L’histoire de Jean-Marie Bohémier: la fin

Voici maintenant la fin de l’article paru dans le journal La Minerve concernant les funérailles du docteur Jean-Marie Bohémier. 

La mort de sa soeur madame Dr. Gaudet, de plusieurs parents proches, d’êtres chers à son coeur de jeune homme, les pressantes sollicitations d’un père et d’une mère déjà vieux ne purent le déclouer de ce pilori d’exil. Pourtant il aimait son pays et sa famille. Tous ceux qui l’ont connu là intimement connaissaient tous ses parents, ses compagnons d’enfance, ses amis d’étude, ses plaisirs de collège, les beautés de son pays, les charmes de sa paroisse. Les jours de grandes fêtes, disait son domestique, il ne voulait voir aucun ami, et il passait ces jours à relire les lettres de sa famille et à pleurer; où toutes ces lettres ont-elles été retrouvées froissées de dépit et trempées de larmes?

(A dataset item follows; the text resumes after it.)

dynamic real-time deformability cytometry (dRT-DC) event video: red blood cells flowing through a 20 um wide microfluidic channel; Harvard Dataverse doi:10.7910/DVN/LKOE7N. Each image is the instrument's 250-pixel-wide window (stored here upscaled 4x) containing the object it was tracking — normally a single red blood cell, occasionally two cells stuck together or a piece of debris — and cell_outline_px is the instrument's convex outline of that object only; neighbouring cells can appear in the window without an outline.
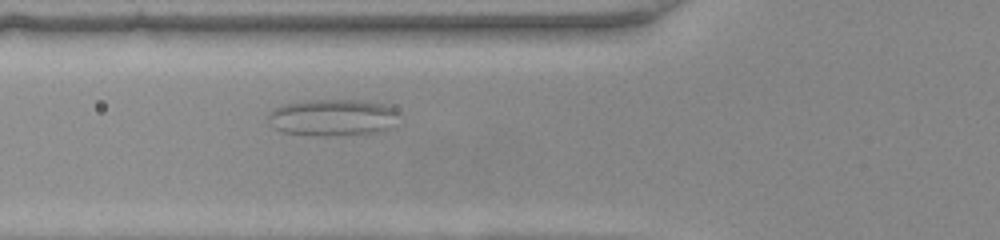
{"species": "common noctule bat (a hibernating species)", "species_latin": "Nyctalus noctula", "temperature_condition": "warm", "stored_images_in_passage": 46, "camera_frame_rate_fps": 3000, "um_per_image_px": 0.085, "animal": {"sex": "female", "body_mass_g": 22.0, "forearm_length_mm": 56.7}, "frame": {"image": 1, "passage_image": 15, "time_ms": 4.667, "image_size_px": [1000, 240], "cell_outline_px": [[400, 112], [384, 128], [372, 132], [328, 136], [320, 136], [284, 132], [276, 128], [268, 120], [268, 112], [272, 108], [284, 104], [308, 100], [364, 100], [384, 104], [396, 108]], "centroid_in_image_um": [28.19, 9.96], "position_along_channel_um": 97.6, "area_um2": 27.51}}
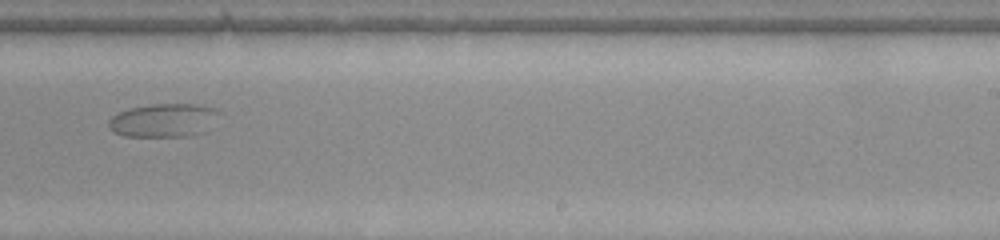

La charité qu’il professait était le fruit d’une foi vivre qui ne l’abandonna jamais. Le Dr. Marion, qui ne le perdit jamais de vue et auquel, après leur séparation, écrivait toutes les semaines, dit qu’il se faisait un devoir de mettre ses occupations de côté pour assister tous les dimanches à la messe. Le Dr. Ried passant un jour dans un endroit de la ville avec la famille du défunt dit : « Je vous ai conduit ici pour vous dire et me rappeler avec bonheur, ce que votre frère me fit promettre avant sa mort :

– Docteur, me dit-il, nous sommes deux médecins catholiques. Pour que vous soyiez mon ami, il faut que vous me promettiez d’aller à la messe tous les dimanches. Si j’y manque moi-même, je veux que vous me refusiez le titre d’ami.

C’est dans ces sentiments que le Dr. Bohémier s’acheminait vers la mort qui est venue le frapper si tôt et si subitement. Il l’envisagea avec calme. Ceux qui l’assistèrent surent deux heures avant par lui-même qu’il devait mourir ce jour-là. L’évèque de Little Rock, Mgr. Fitzgerald, le confessa et de ce moment jusqu’à son dernier soupir, il ne parla plus qu’en français. Priait-il le Dieu des miséricordes de le recevoir dans son sein? demandait-il des prières à ses amis du Canada? Ceux qui l’entouraient ne le comprirent pas.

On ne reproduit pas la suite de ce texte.